HOW TO COMPLETE THIS TASK >> Some lines in the data below hold the string "shoulders". Report how many, as a bare number.

(Records drawn from a dataset)
----
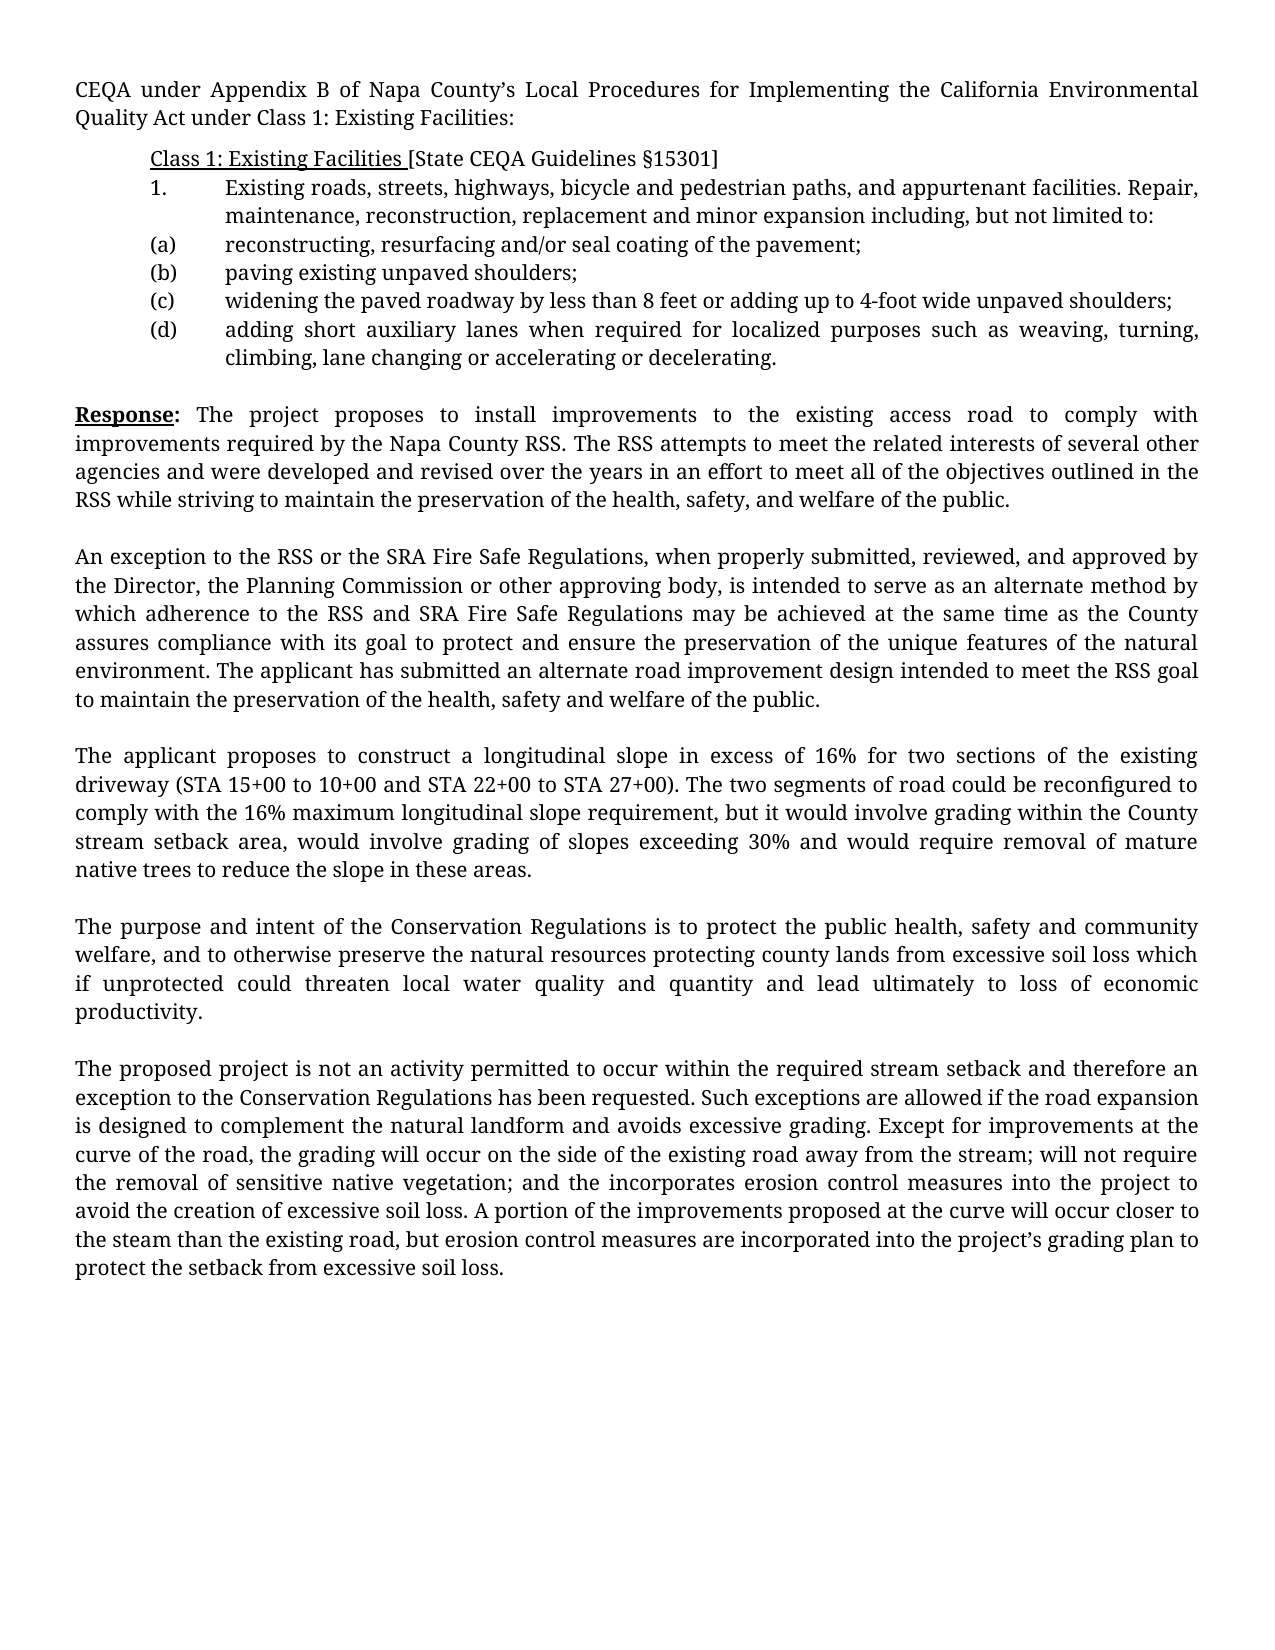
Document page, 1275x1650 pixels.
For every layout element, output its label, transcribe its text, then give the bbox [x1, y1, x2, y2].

text The proposed project is not an activity permitted to occur within the required stream setback and therefore an exception to the Conservation Regulations has been requested. Such exceptions are allowed if the road expansion is designed to complement the natural landform and avoids excessive grading. Except for improvements at the curve of the road, the grading will occur on the side of the existing road away from the stream; will not require the removal of sensitive native vegetation; and the incorporates erosion control measures into the project to avoid the creation of excessive soil loss. A portion of the improvements proposed at the curve will occur closer to the steam than the existing road, but erosion control measures are incorporated into the project’s grading plan to protect the setback from excessive soil loss. [75, 1054, 1200, 1282]
text (d) adding short auxiliary lanes when required for localized purposes such as weaving, turning, climbing, lane changing or accelerating or decelerating. [150, 315, 1200, 372]
text Class 1: Existing Facilities [State CEQA Guidelines §15301] [150, 144, 1200, 173]
text The purpose and intent of the Conservation Regulations is to protect the public health, safety and community welfare, and to otherwise preserve the natural resources protecting county lands from excessive soil loss which if unprotected could threaten local water quality and quantity and lead ultimately to loss of economic productivity. [75, 912, 1200, 1026]
text (b) paving existing unpaved shoulders; [150, 258, 1200, 287]
text (c) widening the paved roadway by less than 8 feet or adding up to 4-foot wide unpaved shoulders; [150, 287, 1200, 315]
text An exception to the RSS or the SRA Fire Safe Regulations, when properly submitted, reviewed, and approved by the Director, the Planning Commission or other approving body, is intended to serve as an alternate method by which adherence to the RSS and SRA Fire Safe Regulations may be achieved at the same time as the County assures compliance with its goal to protect and ensure the preservation of the unique features of the natural environment. The applicant has submitted an alternate road improvement design intended to meet the RSS goal to maintain the preservation of the health, safety and welfare of the public. [75, 542, 1200, 713]
text Response: The project proposes to install improvements to the existing access road to comply with improvements required by the Napa County RSS. The RSS attempts to meet the related interests of several other agencies and were developed and revised over the years in an effort to meet all of the objectives outlined in the RSS while striving to maintain the preservation of the health, safety, and welfare of the public. [75, 400, 1200, 514]
text 1. Existing roads, streets, highways, bicycle and pedestrian paths, and appurtenant facilities. Repair, maintenance, reconstruction, replacement and minor expansion including, but not limited to: [150, 173, 1200, 230]
text The applicant proposes to construct a longitudinal slope in excess of 16% for two sections of the existing driveway (STA 15+00 to 10+00 and STA 22+00 to STA 27+00). The two segments of road could be reconfigured to comply with the 16% maximum longitudinal slope requirement, but it would involve grading within the County stream setback area, would involve grading of slopes exceeding 30% and would require removal of mature native trees to reduce the slope in these areas. [75, 742, 1200, 884]
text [75, 75, 1200, 132]
text (a) reconstructing, resurfacing and/or seal coating of the pavement; [150, 230, 1200, 258]
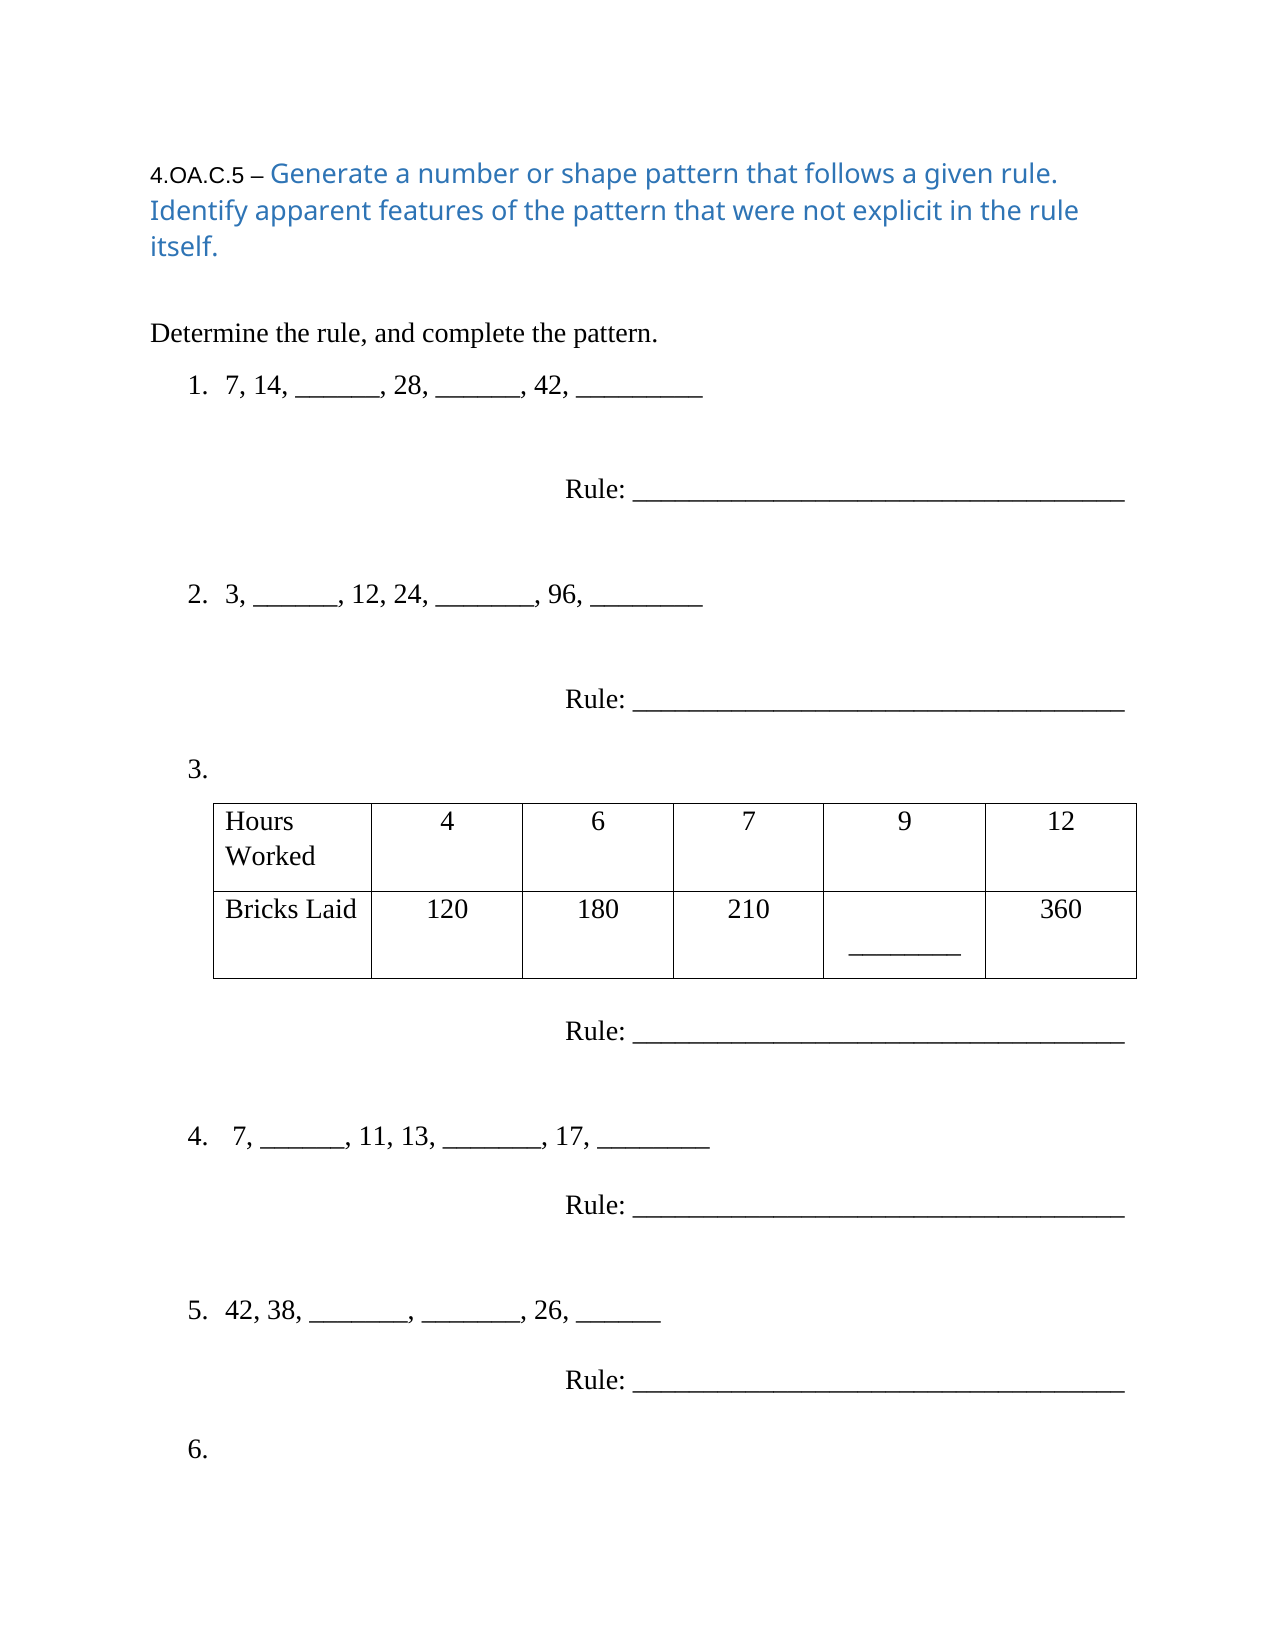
----
ANSWER BOX >> 2